Maar dan, in de tweede plaats, wordt ons verteld dat de kerk dágelijks groeide. Er staat:

De Heer breidde hun aantal dagelijks uit met mensen die gered wilden worden.

Waarom? Omdat ze in de gunst stonden bij alle mensen. En dat betekent dat ze geen grote bekeringsprogramma’s opzetten, maar dat hun leven zo aantrekkelijk was en dat hun gemeenschap zo aantrekkelijk was waardoor mensen nieuwsgierig werden naar wat er gaande was.

Ik kan je vertellen dat de enige keer in mijn leven dat ik zelf heb meegemaakt dat een groep christenen groeide zoals hier wordt beschreven, met mensen van 15 tot 101 jaar, was toen ik net een jaar echt christen was geworden, in 1970 in een kleine universiteitsgemeenschap. Wij hadden geen dominee en geen programma’s die we volgden. Wat we wel hadden was dat we opgewonden waren over ons nieuwe leven. Ik zat in een kleine groep die elkaar twee uur per dag ontmoette, ’s morgens voor we naar college moesten. We spraken met elkaar over wat God had gedaan tijdens je stille tijd, je bijbelstudie en gebed. We spraken hierover, we baden met en voor elkaar en aten samen. En een avond in de week ontmoetten we elkaar voor dezelfde dingen als die ik net noemde: Leren, Liefhebben en Liturgie. En weet je wat er gebeurde? Het leek wel een explosie! We hadden een aantal van deze groepen die deze dingen samen deden en dat aantal groeide. Ze deden altijd hetzelfde. De mensen versterkten elkaar. Ze leerden samen. Ze aanbaden. Er was een diepe bediening. Ze kwamen samen en als je een van deze elementen weg zou halen, zou alles instorten. Het zijn tekens van nieuw leven!

*****

TE MAKEN OPDRACHTEN:
**1)** Beantwoord over het fragment over de groeiende kerk:
(a) Met welke mensen breidde de Heer hun aantal dagelijks uit?
(b) In welk jaar vond de groei in de kleine universiteitsgemeenschap plaats?
(c) Hoeveel uur per dag kwam de kleine groep samen?
**2)** Geef uit het fragment over de groeiende kerk het stuk terug dat opent met de woorden "Maar dan, in" en sluit met "er gaande was.".

*****

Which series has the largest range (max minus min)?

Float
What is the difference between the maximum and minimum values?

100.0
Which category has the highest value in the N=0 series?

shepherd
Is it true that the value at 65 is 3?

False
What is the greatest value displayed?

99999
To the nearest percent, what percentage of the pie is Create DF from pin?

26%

*****

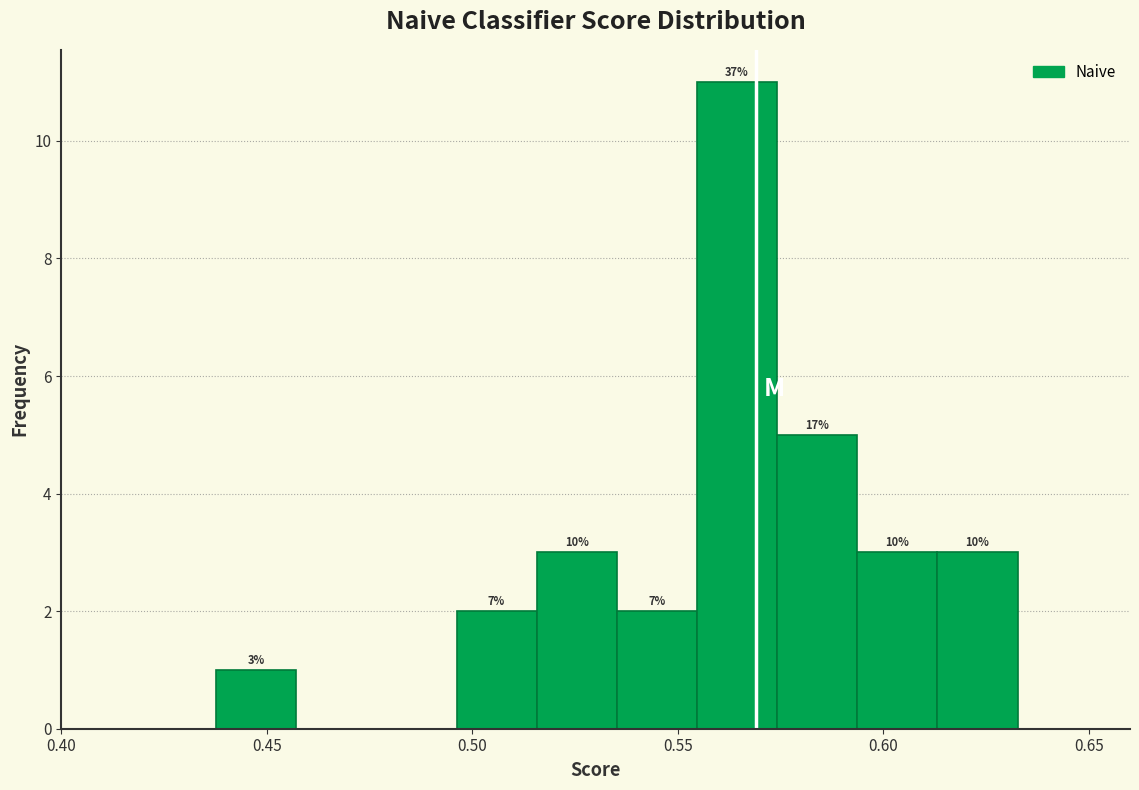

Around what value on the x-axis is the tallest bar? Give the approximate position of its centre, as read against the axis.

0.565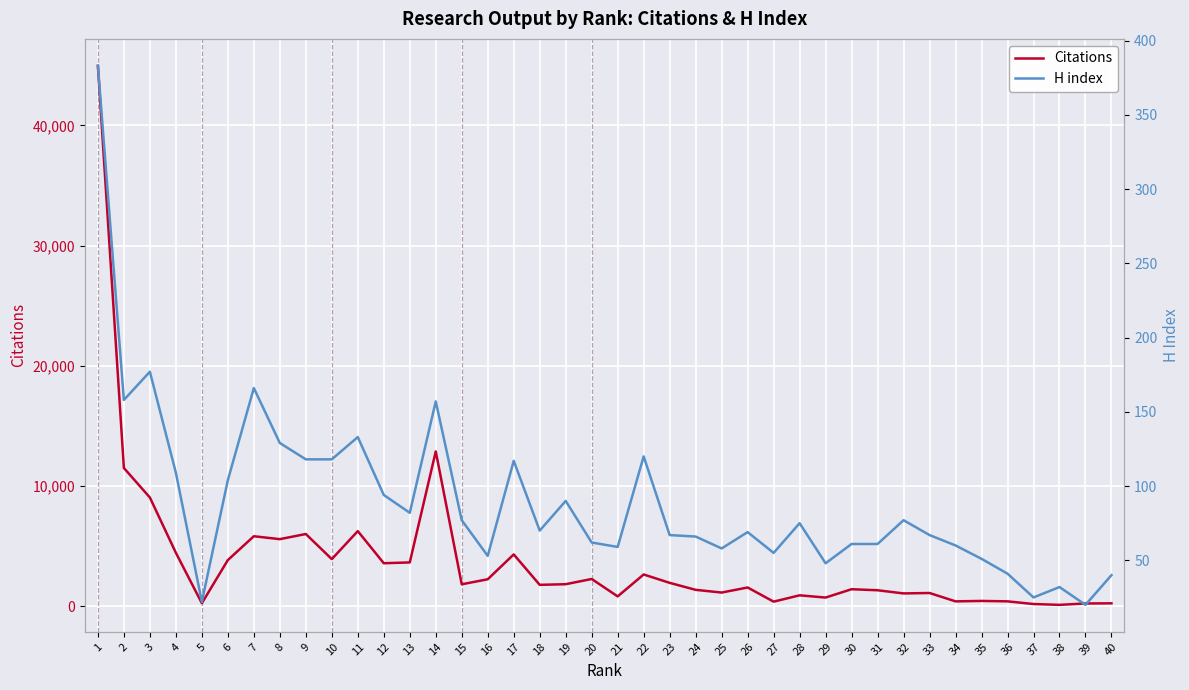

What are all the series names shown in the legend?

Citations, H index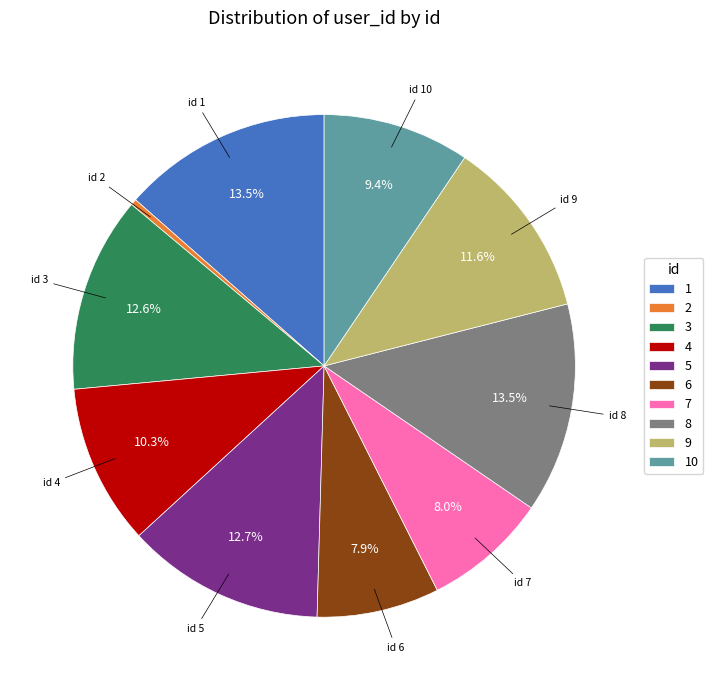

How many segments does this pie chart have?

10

*****

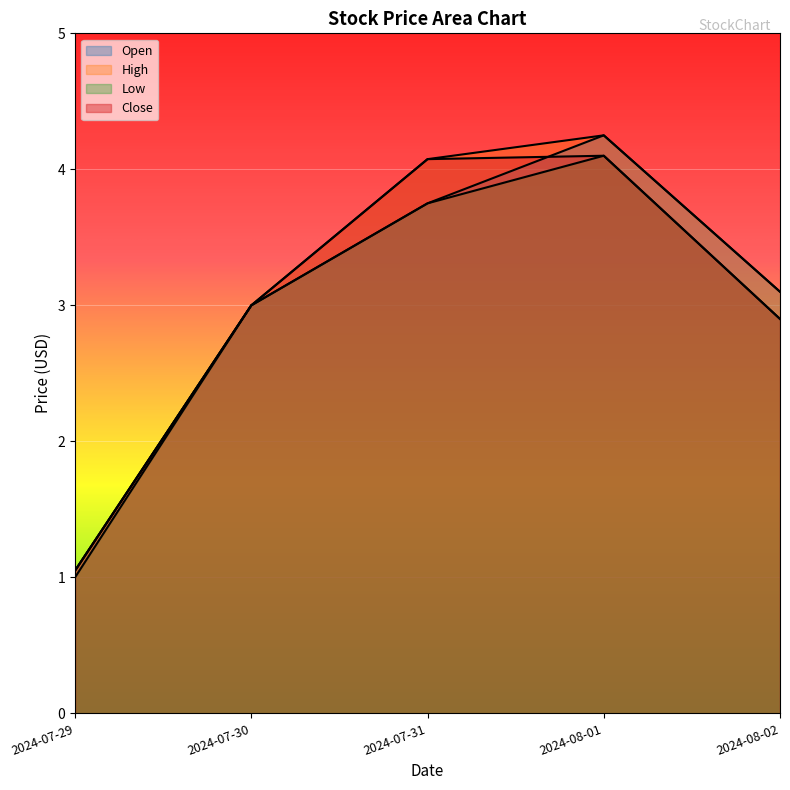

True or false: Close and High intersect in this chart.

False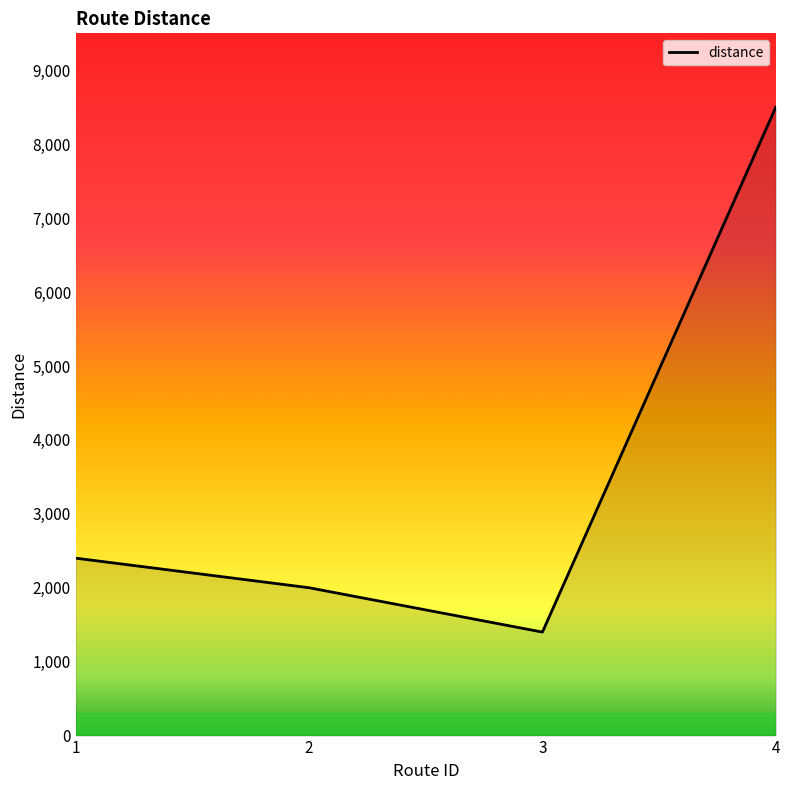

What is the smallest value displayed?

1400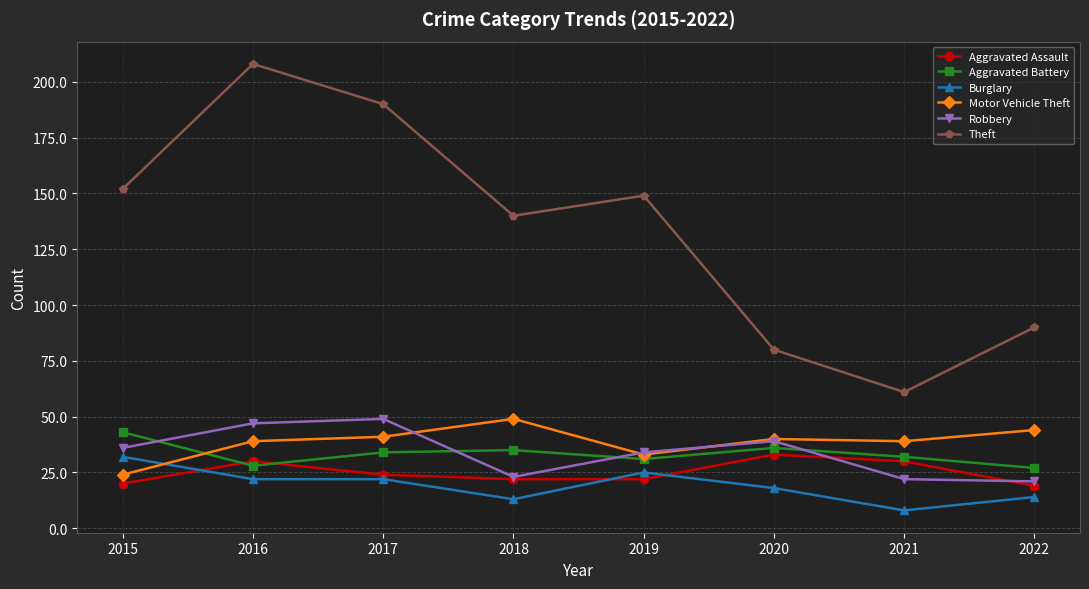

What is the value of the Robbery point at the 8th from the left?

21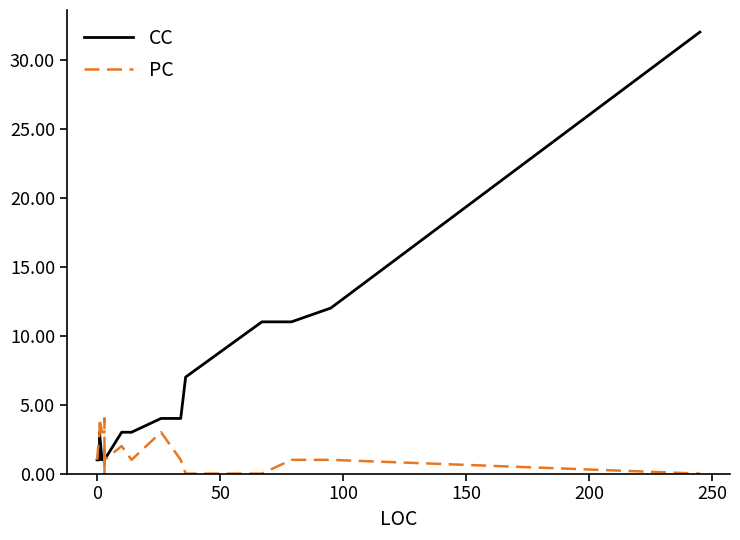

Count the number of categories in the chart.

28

*****

UITWERKINGEN:
**1)**
(a) Met mensen die gered wilden worden.
(b) In 1970.
(c) Twee uur per dag.

**2)**
Maar dan, in de tweede plaats, wordt ons verteld dat de kerk dágelijks groeide. Er staat:

De Heer breidde hun aantal dagelijks uit met mensen die gered wilden worden.

Waarom? Omdat ze in de gunst stonden bij alle mensen. En dat betekent dat ze geen grote bekeringsprogramma’s opzetten, maar dat hun leven zo aantrekkelijk was en dat hun gemeenschap zo aantrekkelijk was waardoor mensen nieuwsgierig werden naar wat er gaande was.